I knew was out of the running for the place money--some combination of Joseph, Vignesh, and Frank were likely to take it all.  But there was a $150 prize for Best Woman in each section.  (Megan Lee got to start the tournament knowing she would win at least $150!)  In Challengers it was clearly between me and WCM Sophie Velea:  the older two Veleas were not playing, and while Abby Wu played gamely, she was a bit overmatched.  So it seemed fitting that Sophie and I were going to play each other, winner takes all.

Sophie did not seem happy to be playing me.  The laptop database revealed that we've only played once, a weird skirmishing game which I only won in the endgame.  My notes on it were mainly about eschewing "hope chess."  I resolved to work very hard on eschewing hope chess, to avoid a catastrophic repeat of the previous game.  Did I succeed?  Well, probably not.

I really think the kids should resign when they have given up.  I'm fine with continuing to play on the thinnest thread of hope, but when you stop calculating and just make moves, it's time to go home.  I think the younger two Veleas might enjoy the game more that way.

null

 Having beaten both Gorovets and Sadorra, Zherebukh had nothing left but to play Aaryan Desphande.  As you can see in the picture, Aaryan was apprehensive.... The game was short and brutal and left Zherebukh the Open winner with 5/0.  Apparently 2700 players really are better than 2500 players:  it staggers the imagination.  Gorovets and Sadorra drew each other in the last round--the game was very short but, I hear, not dull--to tie for second.  That draw of Tian Sang's in the blitz tournament was the only GM blood we ever managed to taste.

I overheard Zherebukh talking about the event afterwards. People like to wish him luck with his chess, he said, but really he needed luck on his exams, as he hadn't studied all weekend.... (He is a grad student in economics.)  What a role model for our kids, who sympathized--they hadn't either!

Ignacio Perez and Megan Lee picked up the Open U2300, women's, and senior prizes.  Sinanan, Fagundes, Anand, and Frantz

In the Challenger's section, Frank drew Vignesh in the final round, leading to a three-way tie for first between Frank, Vignesh, and Joseph (shown above with Josh Sinanan).  This must have been the tournament of Frank's life--1709-1853.  I won the women's prize, exactly paying off my entry fee; Frank won the senior prize and the best upset prize.  (He thanked me for it, but he'd still have gotten it for his wins over Oscar and Advaith!)

What to say about this tournament?  It was really fun, despite some ups and downs.  I was furious at myself over the error of judgment versus Frank--so much worse, somehow, than a calculation error, though I made plenty of those too.  But I liked my other games, and the opening of that one.  I found plans and played pretty well.

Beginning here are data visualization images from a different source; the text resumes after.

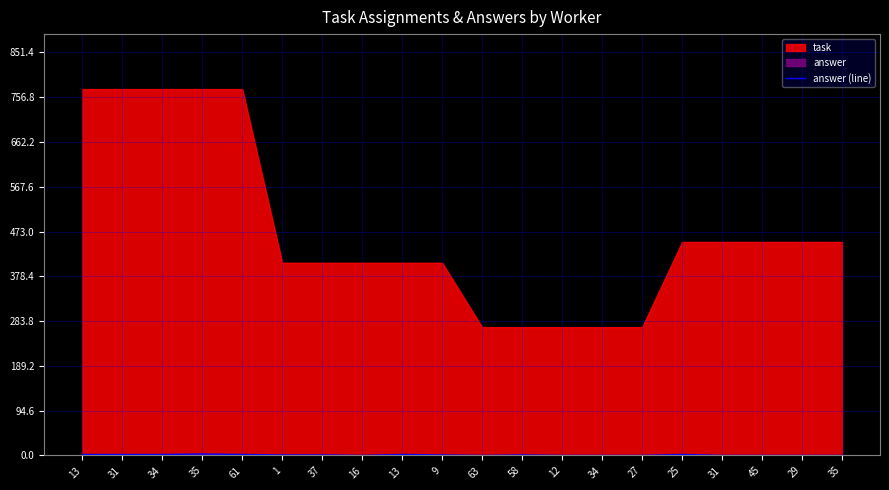

The chart shows a value of 2 at 37. True or false?

False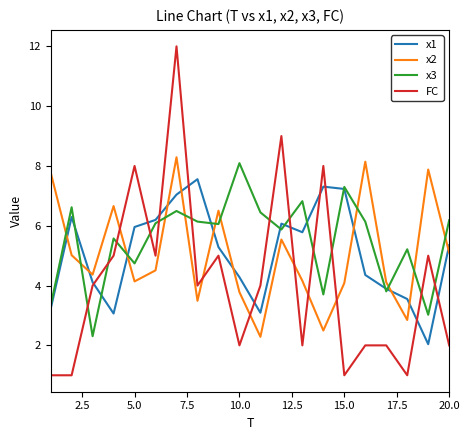

Which series has the widest spread of values?

FC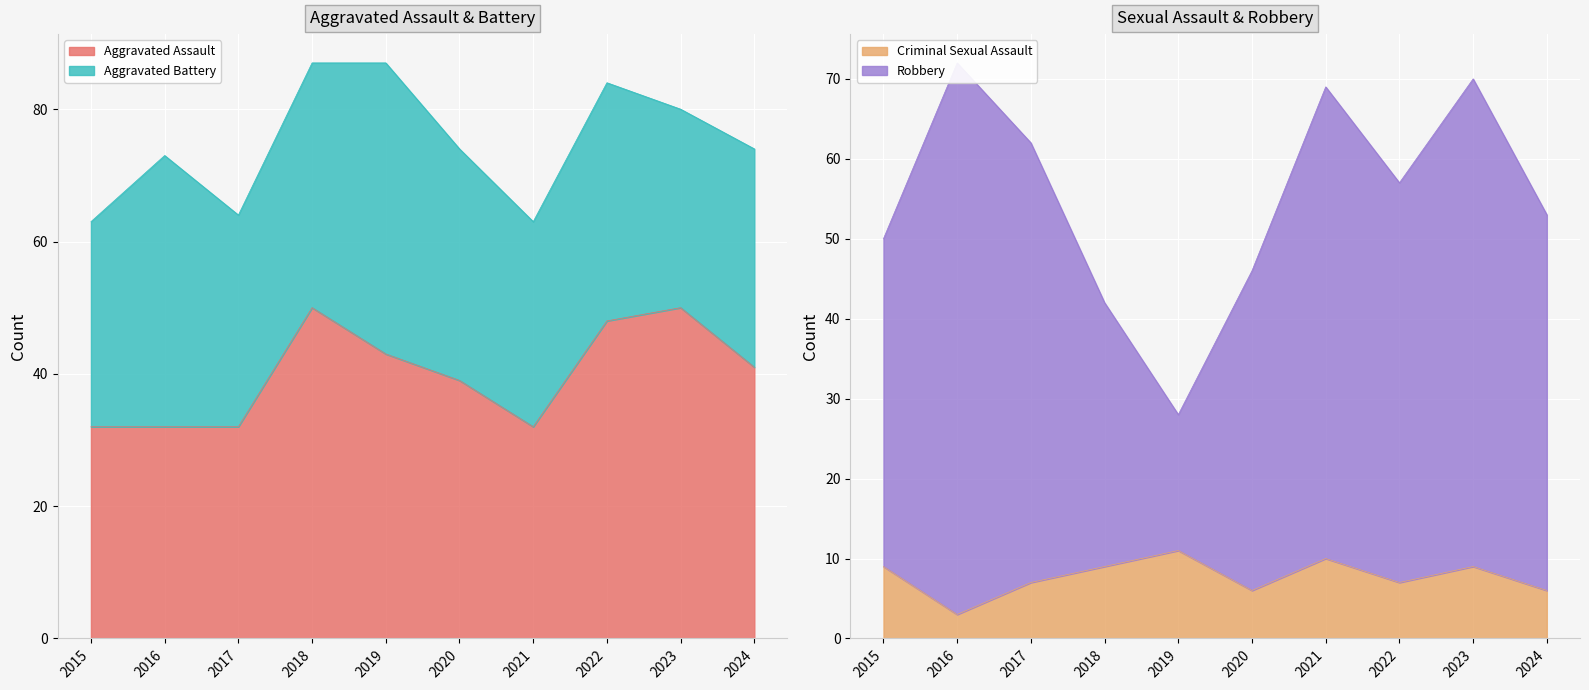

The value of Criminal Sexual Assault at 2016 is 5. True or false?

False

I too often find myself thinking about game outcomes, ratings, and tournament standing during a game.  This leads to a kind of "uncertainty fatigue" where I'm worrying about my standing when I should be playing my game, and start wishing it would just be over already so I'd know the result.  If possible, I need to stamp out this line of thinking.

As a chance to learn from the GMs, the tournament itself was a bust.  I was far too busy with my own games.  But it was certainly exciting to have them around, and doubtless educational for the players who actually got to play them or sit next to them.   I wish I'd gotten to see Anthony He's game with Gorovets, if only to see someone who invariably beats me get a taste of his own medicine.